* TASK
Rewrite every entry below, substituting "graph" for each occurrence of "chart" and keeping all other text the same. Omit the pictures from your output.

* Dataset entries

_ _ _ _ _ _ _

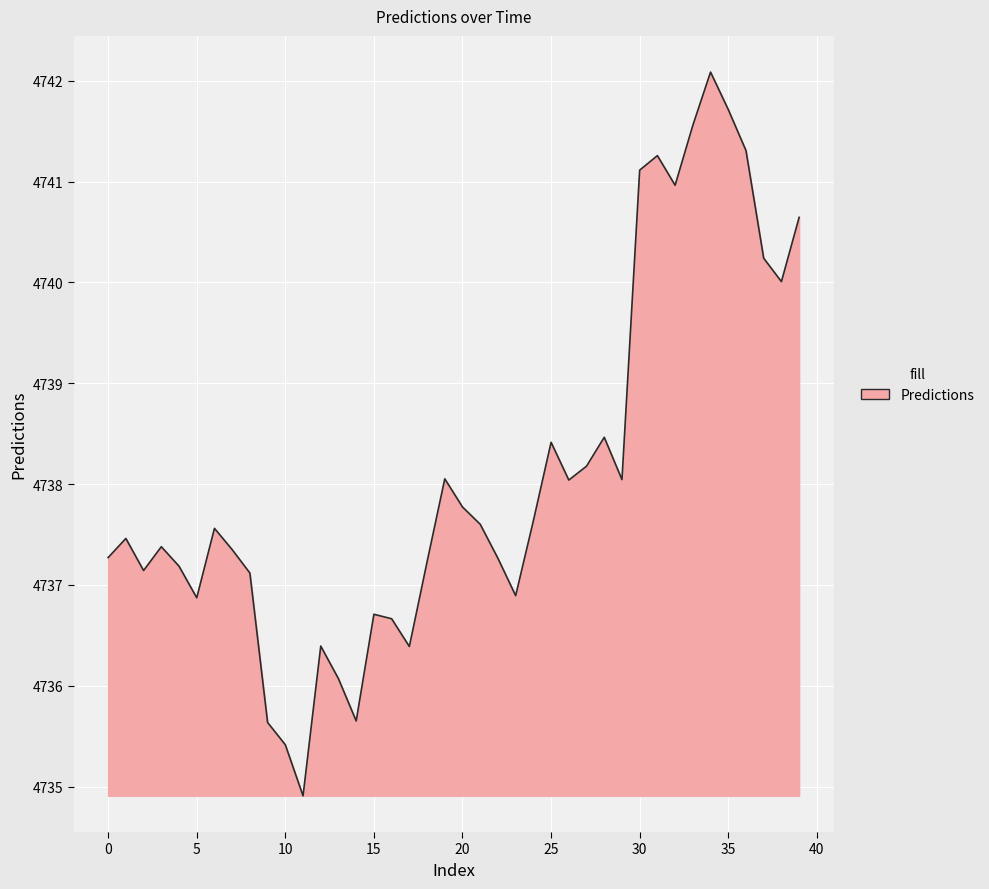

What is the difference between the second highest and second lowest values?

6.3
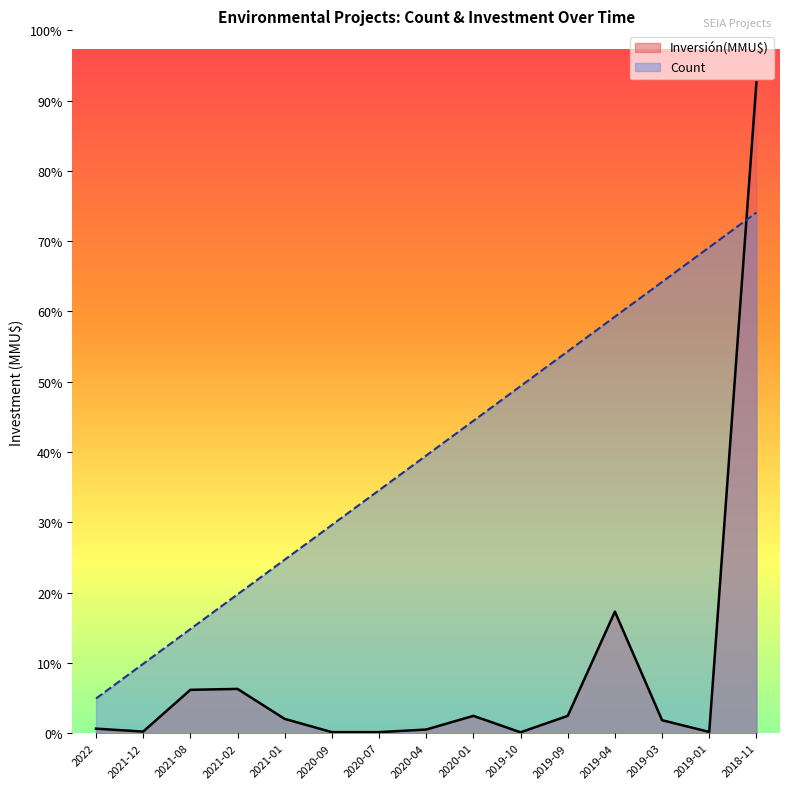

At which category does the chart reach its minimum across all series?

2019-10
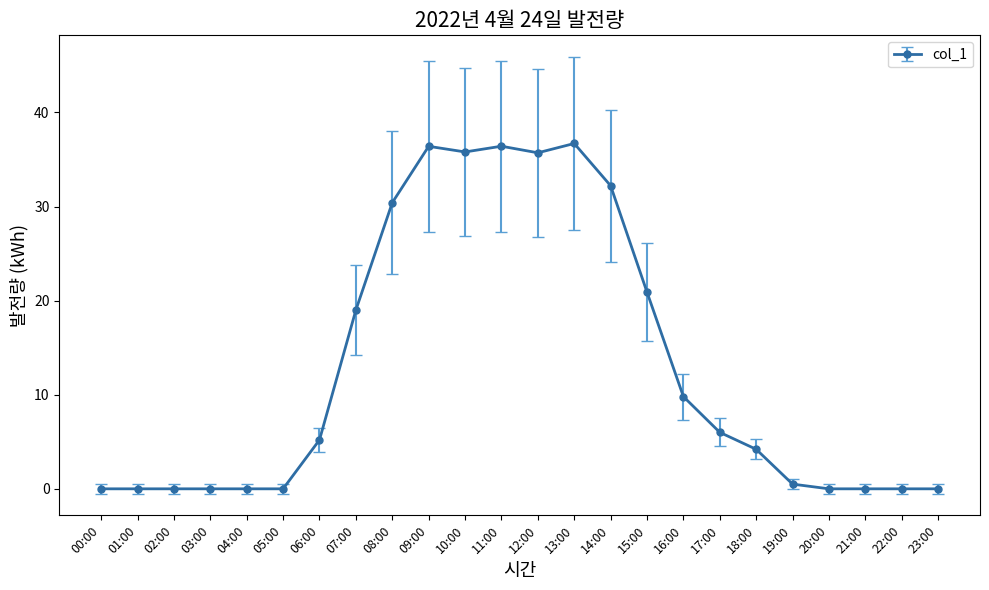

How many lines are shown in the chart?

1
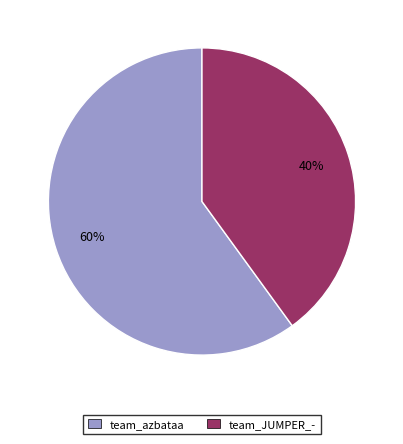

Which has a higher value, team_JUMPER_- or team_azbataa?

team_azbataa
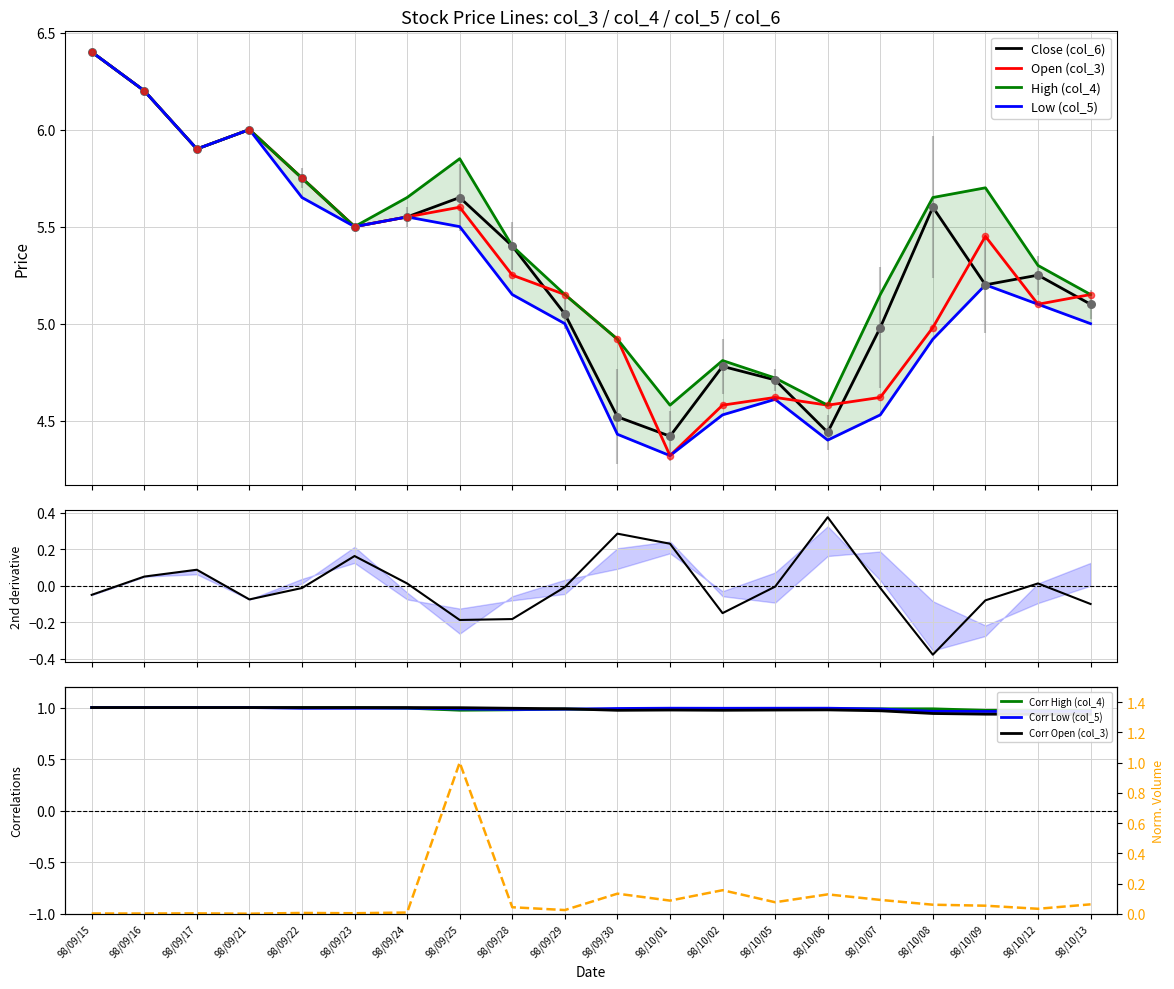

Which series contains the highest Y value?

Open (col_3)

_ _ _ _ _ _ _

* OUTPUT
What is the difference between the second highest and second lowest values?

6.3

At which category does the graph reach its minimum across all series?

2019-10

How many lines are shown in the graph?

1

Which has a higher value, team_JUMPER_- or team_azbataa?

team_azbataa

Which series contains the highest Y value?

Open (col_3)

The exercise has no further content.